Editorials

Ordeals for the fetal programming hypothesis

BMJ 1999; 318 doi: https://doi.org/10.1136/bmj.318.7188.885 (Published 03 April 1999) Cite this as: BMJ 1999;318:885

This article has a correction. Please see:

The hypothesis largely survives one ordeal but not another

  1. Mervyn Susser, Sergievsky professor of epidemiology emeritus,
  2. Bruce Levin, Professor
  1. Columbia University, New York, NY 10032, USA
  2. Division of Biostatistics, Joseph L Mailman School of Public Health

    Papers p 897

    That antenatal experience could have dire consequences is ancient folklore. In 1921 Stockard gave scientific form to the idea in the “critical period” hypothesis: failure of a developing organism to progress from one stage of development to the next within preset time limits could lead to a permanent deficit. Since then several studies have addressed related hypotheses, though mostly in animals. From the 1950s human observational studies reported effects in later life of various exposures—for example, to radiation,13 famine,4 and viruses.5 In a large number of more recent publications, Barker has elaborated the idea that fetal experience might “programme” cardiovascular health states in adult life. He has been ingenious in seeking out birth records of cohorts of a half century ago and more. Studies using such sources face some irreparable difficulties—for instance, incomplete samples and attrition on follow up with selective bias, inadequate as well as missing records, and the absence of data crucial for controlled analysis.

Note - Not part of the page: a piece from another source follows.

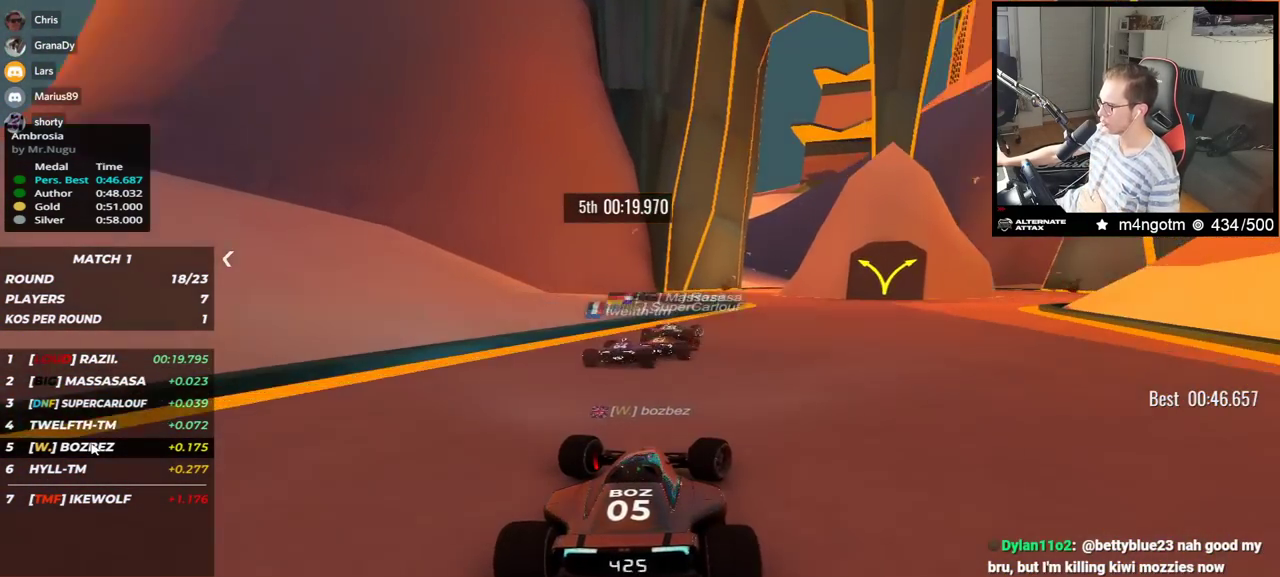
{"keys": ["left", "up"], "events": [[217, "right", "up"], [233, "left", "down"]]}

    Some of these problems are being better resolved in later datasets assembled for long continued longitudinal studies. An analysis from one such birth cohort study in New Zealand appears in this week's issue.6 This analysis also addresses a second—entirely reparable—problem previously discussed by one of us.7 This is the observation that Barker's studies, fertile as they have been in stimulating life course studies, do not …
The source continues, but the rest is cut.